Children as young as age three may show implicit bias against people of other races, a new study shows. But early intervention—before this type of bias has become entrenched—can dramatically reduce racism in children.
The study, published in the journal Child Development, focused on reducing kids’ subconscious negative and positive associations with different races. These implicit biases can arise when kids are exposed more to their own race, while explicit biases (which refers to preferences, stereotypes and prejudices that they’re more aware of) tend to be learned socially from adults, peers and the media.
For the study, researchers from OISE and their international colleagues worked with 95 Chinese preschool kids in China with no prior exposure to people of other races. They measured the kids’ implicit racial biases at the beginning of the study and found that these kids automatically associated black people with negative emotions and Chinese people with positive emotions.
The children in the study were randomly assigned to three groups and taught to differentiate either five black people, five white people or five Chinese people on a touchscreen app, going by their individual facial characteristics. The training was repeated for the group taught to differentiate black people.
“A second session a week later seemed to act like a booster shot, producing measurable differences in implicit bias 60 days later,” said Gail Heyman, a professor of psychology in the UC San Diego Division of Social Sciences and a senior co-author on the study.

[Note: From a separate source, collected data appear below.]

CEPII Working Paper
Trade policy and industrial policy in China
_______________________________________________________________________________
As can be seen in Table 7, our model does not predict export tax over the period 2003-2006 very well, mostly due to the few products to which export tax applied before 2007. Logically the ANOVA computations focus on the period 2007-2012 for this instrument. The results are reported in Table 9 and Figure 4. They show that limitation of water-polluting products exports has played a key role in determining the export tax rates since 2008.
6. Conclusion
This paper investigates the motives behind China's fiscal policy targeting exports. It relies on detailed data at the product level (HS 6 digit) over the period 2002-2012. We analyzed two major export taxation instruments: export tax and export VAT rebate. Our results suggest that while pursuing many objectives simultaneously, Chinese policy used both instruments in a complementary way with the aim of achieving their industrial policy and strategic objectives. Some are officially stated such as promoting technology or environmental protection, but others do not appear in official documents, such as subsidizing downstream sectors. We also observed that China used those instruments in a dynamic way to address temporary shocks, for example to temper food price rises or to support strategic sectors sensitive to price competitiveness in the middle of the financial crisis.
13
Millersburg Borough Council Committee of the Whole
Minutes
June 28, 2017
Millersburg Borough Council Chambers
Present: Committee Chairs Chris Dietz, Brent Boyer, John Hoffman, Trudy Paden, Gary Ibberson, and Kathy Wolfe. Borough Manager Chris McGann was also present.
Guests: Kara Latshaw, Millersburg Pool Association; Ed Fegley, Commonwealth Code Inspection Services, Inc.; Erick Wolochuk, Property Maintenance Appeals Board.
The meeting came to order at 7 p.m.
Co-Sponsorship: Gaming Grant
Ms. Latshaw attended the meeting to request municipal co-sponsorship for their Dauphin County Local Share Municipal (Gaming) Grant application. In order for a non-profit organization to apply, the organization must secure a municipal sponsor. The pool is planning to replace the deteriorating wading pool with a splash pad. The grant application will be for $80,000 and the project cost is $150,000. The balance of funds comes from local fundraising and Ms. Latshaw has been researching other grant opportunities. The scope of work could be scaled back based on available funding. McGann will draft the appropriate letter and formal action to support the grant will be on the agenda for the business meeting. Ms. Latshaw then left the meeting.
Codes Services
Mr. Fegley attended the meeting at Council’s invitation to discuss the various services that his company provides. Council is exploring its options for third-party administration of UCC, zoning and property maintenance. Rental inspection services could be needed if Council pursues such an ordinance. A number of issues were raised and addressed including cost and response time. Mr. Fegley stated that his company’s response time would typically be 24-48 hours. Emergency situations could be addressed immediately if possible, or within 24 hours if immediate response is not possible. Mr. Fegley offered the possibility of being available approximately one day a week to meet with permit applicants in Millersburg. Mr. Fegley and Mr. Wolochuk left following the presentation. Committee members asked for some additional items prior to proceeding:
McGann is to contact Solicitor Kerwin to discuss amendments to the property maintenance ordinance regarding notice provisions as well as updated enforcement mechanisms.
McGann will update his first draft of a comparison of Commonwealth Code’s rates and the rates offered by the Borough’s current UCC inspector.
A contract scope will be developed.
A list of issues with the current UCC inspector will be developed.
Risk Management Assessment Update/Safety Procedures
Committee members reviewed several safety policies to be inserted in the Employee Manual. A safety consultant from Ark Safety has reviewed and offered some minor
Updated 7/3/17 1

People of all ages who hold racially biased views typically see individuals of another race as all the same—as “those people”—rather than as specific individuals. “It’s possible to reduce this implicit racial bias quickly in young children with a method as simple as teaching them how to distinguish between other-race individuals,” says the author of the study, Miao K. Qian, a PhD student at Ontario Institute for Studies in Education (OISE) at the University of Toronto and an affiliated researcher at Hangzhou Normal University. This work is best started when kids are in their pre-school years, before they become too set in their ways.
For the second and third group, respectively trained to differentiate white people and Chinese people, anti-black bias was unchanged. These results suggest that to reduce children’s implicit racial bias against a particular group, they must be actively taught to differentiate people from this race and see them as individuals.
“Using our app, young children can quickly learn to recognize people from a particular race other than their own, which is an important social skill for children living in the globalized environment,” explained OISE’s Kang Lee, another researcher on the project. “An added benefit of learning to identify people from another race as individuals is the reduction of their implicit racial bias against that race.”
“We think that reducing implicit racial bias in children could be a starting point for addressing a pernicious social problem,” says Heyman. “But it is not the complete answer to racial discrimination or to systemic, structural racism.”
The team of researchers are now working with a larger and more diverse group of children in Toronto on longer term follow-up studies. If their intervention is effective with this group, they hope to develop a more consumer-friendly version of their training: a fun, gamified app to be used in schools and at home.
Meanwhile, to start tackling implicit racial bias in day-to-day life, the researchers recommend that parents and teachers introduce kids to people of diverse races frequently, teaching them about who they are as individuals. They also note that teaching kids about famous role models from a variety of cultural backgrounds can have a powerful impact in reducing implicit biases against people of other races.